By ROB LUDWIG / Special To The Corsicana Sun —
Carson Earp sat in the small visiting locker room at Northeastern Oklahoma a few weeks ago and he saw something that he thought had been missing in Navarro’s season.
“I looked around the room and I had a sense we were ready to play,” he said. “I had a sense that we were coming together as a team.
“We had success earlier in the season, but I felt like now we were a real team, ready to go and ready to win.”
Win the Bulldogs did that day, smashing the Golden Norsemen 65-30 as Earp completed 17 of 26 passes for 264 yards and two touchdowns.
Earp and the Bulldogs are on a four-game winning streak, the same time the Robinson sophomore took over the quarterback position full-time.
While splitting time with transfer Bivins Caraway the first five games, Earp completed only 54.5 percent of his passes for 556 yards and four touchdowns. After a disastrous game against Southeast Prep when he was benched in the first half after throwing two interceptions, Earp was named the full-time starter.
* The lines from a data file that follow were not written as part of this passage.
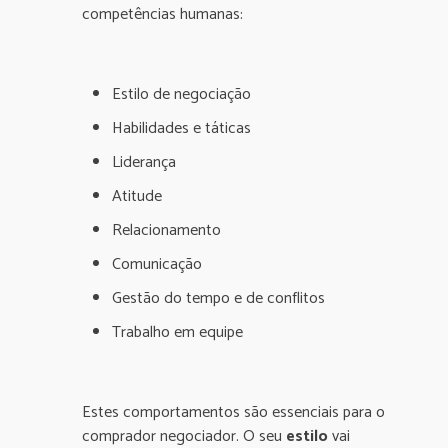
competências humanas:
Estilo de negociação
Habilidades e táticas
Liderança
Atitude
Relacionamento
Comunicação
Gestão do tempo e de conflitos
Trabalho em equipe
Estes comportamentos são essenciais para o
comprador negociador. O seu
estilo
vai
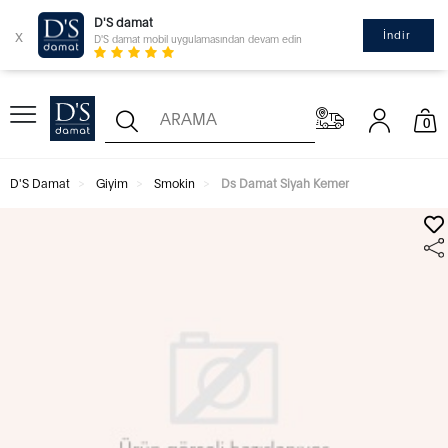
D'S damat
x
İndir
D'S damat mobil uygulamasından devam edin
0
D'S Damat
Giyim
Smokin
Ds Damat Siyah Kemer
In his last four games, Earp has passed for 1,149 yards and 12 touchdowns while completing 67.6 percent of his attempts. More importantly, Earp averaged only 5.5 yards per attempt in the first five games, compared to 10.4 in the last four.
“The way I looked at (splitting time) is that I can control only what I can control,” he said. “I stayed on the field as long as I could and made the best of my time out there. I couldn’t control when I was going to come out, but I could control what I was doing when I was on the field.”
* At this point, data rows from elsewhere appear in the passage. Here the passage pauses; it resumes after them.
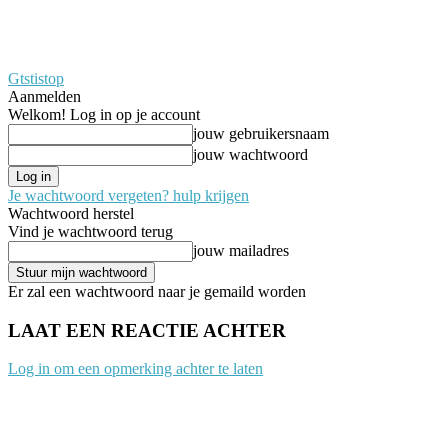
Gtstistop
Aanmelden
Welkom! Log in op je account
jouw gebruikersnaam
jouw wachtwoord
Je wachtwoord vergeten? hulp krijgen
Wachtwoord herstel
Vind je wachtwoord terug
jouw mailadres
Er zal een wachtwoord naar je gemaild worden
LAAT EEN REACTIE ACHTER
Log in om een opmerking achter te laten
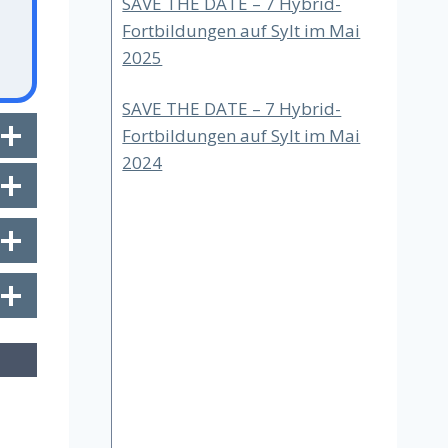
SAVE THE DATE – 7 Hybrid-
Fortbildungen auf Sylt im Mai
2025
SAVE THE DATE – 7 Hybrid-
Fortbildungen auf Sylt im Mai
2024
Earp has certainly taken control in the last four weeks, leading the Bulldogs to commanding victories, all of which were must-win situations to gain the playoffs. He enjoys a talented group of receivers, led by the strong JaBryce Taylor, the swift Josh Simmons and the always-dangerous Austin Collins, who has 10 TD receptions this season.
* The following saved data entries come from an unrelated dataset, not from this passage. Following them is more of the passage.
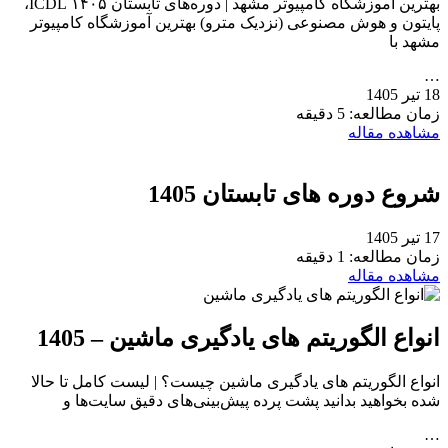
بهترین آموزشگاه کامپیوتر مشهد | دوره‌های تابستان ۱۴۰۵ ICDL،
پایتون و هوش مصنوعی (نزدیک مترو) بهترین آموزشگاه کامپیوتر
مشهد با
…
18 تیر 1405
زمان مطالعه: 5 دقیقه
مشاهده مقاله
شروع دوره های تابستان 1405
17 تیر 1405
زمان مطالعه: 1 دقیقه
مشاهده مقاله
انواع الگوریتم های یادگیری ماشین – 1405
انواع الگوریتم های یادگیری ماشین چیست؟ | لیست کامل تا حالا
شده بخواهید بدانید پشت پرده پیش‌بینی‌های دقیق سایت‌ها و
…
“I feel more comfortable with these guys,” he said. “When (current Texas Tech receiver Devin) Lauderdale was out of the game, there was a dropoff last year. The guys we have this year might not be as talented as Lauderdale, but every one of them has different things about them that makes them special. JaBryce can go up in traffic and get any ball, Josh is really fast and Austin is the playmaker.”
Earp has been his own playmaker this season, not just with his arm, but with his feet. Earp is the second-leading rusher for the Bulldogs, averaging 6.9 yards while gaining 427 yards and scoring six touchdowns. In Navarro’s playoff-clinching win against Blinn, he rushed for 104 yards and two touchdowns on only 10 carries.
“I’ve been running the zone read for a long time, but for some reason I’ve always seemed to surprise people with my ability to run,” he said. “When you’ve got 22 (Ke’Aun Kinner) in the backfield, I guys it might be a surprise, but I know I have the ability to run and it adds to the offense.
“Last year, I had to run better because I wasn’t throwing the ball like I wanted to. Now we’re balanced and I can surprise the defense because their focus is on Ke’Aun.”
Earp benefits from growing up in a football family. His father was a longtime coach and worked closely in developing Earp from a young age.
“When I was in the seventh grade, my dad gave me a chart with (defensive) coverages. The first thing I learned was the smash route. He taught me what to do when I saw different coverages. I’ve been learning this for a long time.
“But now he’s my biggest supporter. He’s strictly a dad and I think he likes it that way.”
And he couldn’t be more proud of how his son has performed during the Bulldogs run to the playoffs.